Institutional Review Board (IRB) for Human Subject Research

Committee Members

George Schreer (Chair)
Vance Austin
Micheline Malow
Darlene Gandolfi
Eric Slater
Mengfei Cai
Yiping Wan
Avrilio Moumoutjis (External Reviewer)

Welcome to the home page of the Manhattanville IRB. This page describes the IRB's purpose, function, and procedures. For detailed guidelines and rules for investigators on campus, to download forms, for a schedule of deadlines, or for external resources, see the links on the left. To contact the IRB, please send email to irb@mville.edu.

What is the IRB?

Scientific research on humans has produced profound social benefits, but also poses ethical questions. Accordingly, federal law requires that research activity involving human subjects be regulated by a review board, whose purpose is to ensure that the subjects are treated humanely, respectfully, and fairly. Nearly all universities, colleges, hospitals, and other research locations have such review boards for human subject research.

Manhattanville's Institutional Review Board (IRB) exists to oversee all campus human-subject research and study on behalf of the College. Its charge is to protect both faculty and students from unethical conduct or exploitation, to give guidance and support to researchers, and to ensure that participants are treated with respect and dignity. The IRB reviews proposed research protocols and has the authority to approve, require modifications in, or disapprove the research activity.

Manhattanville's IRB is registered with the Office for Human Research Protections of the U.S. Department of Health and Human Services. Manhattanville has obtained a Federalwide Assurance (FWA) enabling investigators on campus to apply for research funding from federal agencies.

Who is subject to IRB oversight?

Any Manhattanville faculty member, staff member, or student who intends to carry out any study of other human beings is potentially subject to oversight by the IRB, as is any outside researcher collecting data on campus. Federal law, in Title 45 of the Code of Federal Regulations, Part 46 (45CFR46), specifies that any investigator who intends to initiate research involving human subjects needs to submit a research proposal for IRB review and approval before beginning the project. Human subjects are defined in 45CFR46 as "living individual(s) about whom an investigator (whether professional or student) conducting research obtains (1) data through intervention or interaction with the individual, or (2) identifiable private information." In the regulations, research is defined as "systematic efforts to develop or contribute new knowledge to a field." Manhattanville IRB policy is intended to be faithful to the spirit as well as the letter of 45CFR46 and takes account of the various ways in which research or similar activities are carried out on our campus. The goal of the approval process is to ensure that research is carried out responsibly without creating an excessive administrative burden on any investigator.

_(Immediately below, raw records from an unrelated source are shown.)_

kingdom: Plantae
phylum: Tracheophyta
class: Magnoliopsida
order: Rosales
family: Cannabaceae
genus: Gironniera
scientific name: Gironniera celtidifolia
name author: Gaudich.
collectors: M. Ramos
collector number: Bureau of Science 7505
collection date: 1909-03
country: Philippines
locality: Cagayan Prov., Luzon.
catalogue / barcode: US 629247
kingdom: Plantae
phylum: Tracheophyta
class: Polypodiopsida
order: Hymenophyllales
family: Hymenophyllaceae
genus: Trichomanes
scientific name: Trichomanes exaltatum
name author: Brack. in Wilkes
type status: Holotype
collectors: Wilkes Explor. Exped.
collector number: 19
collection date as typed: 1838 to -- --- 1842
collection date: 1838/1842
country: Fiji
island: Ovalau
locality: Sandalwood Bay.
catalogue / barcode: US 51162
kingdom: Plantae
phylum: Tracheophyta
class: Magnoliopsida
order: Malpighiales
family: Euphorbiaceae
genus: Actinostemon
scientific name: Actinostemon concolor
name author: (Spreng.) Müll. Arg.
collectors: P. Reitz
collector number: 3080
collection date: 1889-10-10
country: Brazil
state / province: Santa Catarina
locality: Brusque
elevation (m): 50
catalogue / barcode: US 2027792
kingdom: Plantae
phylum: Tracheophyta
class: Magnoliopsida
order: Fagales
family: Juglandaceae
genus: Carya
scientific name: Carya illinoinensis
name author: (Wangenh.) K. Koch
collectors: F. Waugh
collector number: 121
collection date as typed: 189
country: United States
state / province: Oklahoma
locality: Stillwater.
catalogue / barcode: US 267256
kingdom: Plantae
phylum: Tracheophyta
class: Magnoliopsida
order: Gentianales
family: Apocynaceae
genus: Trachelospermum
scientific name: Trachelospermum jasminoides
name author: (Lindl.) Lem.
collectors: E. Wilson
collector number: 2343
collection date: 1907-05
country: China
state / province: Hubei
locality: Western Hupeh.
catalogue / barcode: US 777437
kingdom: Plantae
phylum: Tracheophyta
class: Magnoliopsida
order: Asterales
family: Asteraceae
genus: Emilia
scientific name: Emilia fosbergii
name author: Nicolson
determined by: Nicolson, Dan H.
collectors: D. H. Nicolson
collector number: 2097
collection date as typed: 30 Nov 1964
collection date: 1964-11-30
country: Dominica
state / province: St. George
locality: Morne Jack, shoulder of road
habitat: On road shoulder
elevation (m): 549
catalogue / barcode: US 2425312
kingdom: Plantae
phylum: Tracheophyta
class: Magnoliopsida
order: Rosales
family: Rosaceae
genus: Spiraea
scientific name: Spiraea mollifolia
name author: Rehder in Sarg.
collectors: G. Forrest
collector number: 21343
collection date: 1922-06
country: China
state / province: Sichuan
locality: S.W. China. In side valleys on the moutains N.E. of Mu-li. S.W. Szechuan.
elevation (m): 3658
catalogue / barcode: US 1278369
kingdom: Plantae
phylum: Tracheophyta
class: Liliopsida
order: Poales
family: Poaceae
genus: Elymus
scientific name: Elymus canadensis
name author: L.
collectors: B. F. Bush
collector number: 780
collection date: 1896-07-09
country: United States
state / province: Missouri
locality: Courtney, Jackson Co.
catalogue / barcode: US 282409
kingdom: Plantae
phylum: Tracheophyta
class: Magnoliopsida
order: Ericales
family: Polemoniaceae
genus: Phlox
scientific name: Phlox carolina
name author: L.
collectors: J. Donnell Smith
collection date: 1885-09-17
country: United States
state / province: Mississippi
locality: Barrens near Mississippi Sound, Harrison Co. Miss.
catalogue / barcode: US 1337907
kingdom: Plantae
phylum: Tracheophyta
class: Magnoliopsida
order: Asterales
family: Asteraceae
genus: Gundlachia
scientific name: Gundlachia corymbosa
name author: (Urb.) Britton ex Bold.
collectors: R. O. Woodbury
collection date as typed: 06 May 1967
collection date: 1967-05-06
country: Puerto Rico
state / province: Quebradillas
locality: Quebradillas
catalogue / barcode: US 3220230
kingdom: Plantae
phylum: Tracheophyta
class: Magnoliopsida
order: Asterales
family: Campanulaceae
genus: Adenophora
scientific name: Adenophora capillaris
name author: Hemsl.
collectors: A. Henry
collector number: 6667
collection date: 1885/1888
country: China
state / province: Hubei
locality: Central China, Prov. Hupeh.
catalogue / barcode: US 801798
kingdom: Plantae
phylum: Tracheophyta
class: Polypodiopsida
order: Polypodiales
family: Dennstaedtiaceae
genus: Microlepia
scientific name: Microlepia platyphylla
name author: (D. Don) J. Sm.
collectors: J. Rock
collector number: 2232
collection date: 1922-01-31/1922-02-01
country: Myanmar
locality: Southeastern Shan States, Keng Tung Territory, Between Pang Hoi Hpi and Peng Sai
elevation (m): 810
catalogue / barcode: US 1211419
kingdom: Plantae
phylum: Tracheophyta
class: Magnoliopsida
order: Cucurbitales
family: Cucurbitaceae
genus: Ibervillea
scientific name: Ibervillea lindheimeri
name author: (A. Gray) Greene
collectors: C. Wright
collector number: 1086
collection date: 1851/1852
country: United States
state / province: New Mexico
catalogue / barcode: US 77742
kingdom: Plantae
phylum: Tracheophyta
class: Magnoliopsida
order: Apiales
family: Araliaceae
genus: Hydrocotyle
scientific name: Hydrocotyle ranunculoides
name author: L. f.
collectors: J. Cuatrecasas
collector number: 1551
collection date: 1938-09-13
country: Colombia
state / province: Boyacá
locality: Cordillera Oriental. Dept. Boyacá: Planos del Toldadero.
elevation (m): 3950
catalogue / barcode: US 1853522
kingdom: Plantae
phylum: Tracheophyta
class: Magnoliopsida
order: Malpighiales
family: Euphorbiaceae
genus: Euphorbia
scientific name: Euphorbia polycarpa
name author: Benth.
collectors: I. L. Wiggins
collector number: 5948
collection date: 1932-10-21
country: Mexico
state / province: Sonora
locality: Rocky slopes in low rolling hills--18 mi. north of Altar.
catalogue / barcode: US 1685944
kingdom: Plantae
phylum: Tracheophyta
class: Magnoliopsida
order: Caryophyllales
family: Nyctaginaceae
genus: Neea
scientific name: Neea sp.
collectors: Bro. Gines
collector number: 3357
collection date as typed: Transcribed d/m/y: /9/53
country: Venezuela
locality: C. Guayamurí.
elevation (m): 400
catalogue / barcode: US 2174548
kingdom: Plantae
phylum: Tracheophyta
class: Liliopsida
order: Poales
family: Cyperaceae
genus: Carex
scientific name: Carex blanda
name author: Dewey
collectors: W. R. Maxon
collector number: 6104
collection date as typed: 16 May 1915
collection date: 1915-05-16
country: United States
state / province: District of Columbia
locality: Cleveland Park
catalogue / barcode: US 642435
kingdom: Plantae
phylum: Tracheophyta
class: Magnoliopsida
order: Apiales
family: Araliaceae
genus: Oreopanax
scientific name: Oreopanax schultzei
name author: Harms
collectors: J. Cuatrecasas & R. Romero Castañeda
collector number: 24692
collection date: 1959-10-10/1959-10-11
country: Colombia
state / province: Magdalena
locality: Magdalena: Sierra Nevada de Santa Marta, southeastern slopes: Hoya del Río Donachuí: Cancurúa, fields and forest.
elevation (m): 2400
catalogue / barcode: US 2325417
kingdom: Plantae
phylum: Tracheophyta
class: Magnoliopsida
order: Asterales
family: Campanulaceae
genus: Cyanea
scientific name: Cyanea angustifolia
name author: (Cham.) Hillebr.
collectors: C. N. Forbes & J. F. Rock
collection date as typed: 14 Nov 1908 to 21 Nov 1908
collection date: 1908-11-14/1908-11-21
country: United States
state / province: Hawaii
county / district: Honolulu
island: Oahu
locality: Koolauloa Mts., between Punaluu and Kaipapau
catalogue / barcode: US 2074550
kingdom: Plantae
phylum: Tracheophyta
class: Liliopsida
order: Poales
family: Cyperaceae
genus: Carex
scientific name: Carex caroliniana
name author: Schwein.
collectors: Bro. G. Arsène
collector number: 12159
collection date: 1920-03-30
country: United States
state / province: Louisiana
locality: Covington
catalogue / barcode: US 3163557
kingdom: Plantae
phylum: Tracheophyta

At Manhattanville, the IRB regulates data collection during both research and teaching. Data collected could include biomedical measures, survey responses (in-person and on-line), interviews, direct observation, or any other form of systematic information gathering, and could be done as a faculty or student research project, for course or program credit, or as a classroom exercise. For detailed information on how the IRB reviews different types of activity, see our Guidelines for Investigators webpage. (Note: College officers or employees may, in the course of their jobs, survey community members for internal institutional purposes, such as strategic planning or resource allocation. This type of information gathering is not research or teaching, and is not overseen by the IRB.)

How does the process work?

The process depends on the type of activity being proposed. Research activities typically require a complete protocol to be submitted for review, but some research (especially educational research) is exempt from detailed oversight; those cases may require a shorter Request for Exemption to be submitted, or require no submission at all. Some instructional activities, in which students gather data as part of their coursework, are likewise exempt. See the Guidelines for Investigators page for details.

Forms to request review or exemption of proposed research or study can be downloaded from the IRB Forms for Download page. Forms are in Word format and can be filled out electronically. Follow the detailed instructions on the form, save a copy under a new name, and submit the filled form by email to irb@mville.edu.

Most exemptions and renewals may undergo expedited review, which does not require a formal meeting and is conducted on a rolling basis, with no fixed deadlines. However, full research proposals must be reviewed by the entire IRB. For further details on which projects may be expedited, see the Guidelines for Investigators page. The IRB has a monthly schedule of meetings at which full proposals can be reviewed; a proposal should be received two weeks prior to a meeting for it to be considered at that meeting. A current schedule of deadlines can be found on the Schedule of IRB Meetings page.

Ethics Training for Human Subject Research

Any investigator, whether student or professional, who is engaged in research on human subjects must, according to 45CFR46, undergo regular training in research ethics. The term "investigator" includes all participants on a research team, including student assistants and professors teaching courses that require students to conduct research projects. Manhattanville subscribes to an online training course provided by the Collaborative Institutional Training Initiative (CITI) program and requires all investigators to complete ethics training via this course. The course is available at www.citiprogram.org and will automatically include various learning modules corresponding to the type of research and the individual's role in it. For more details, please visit the Ethics Training page.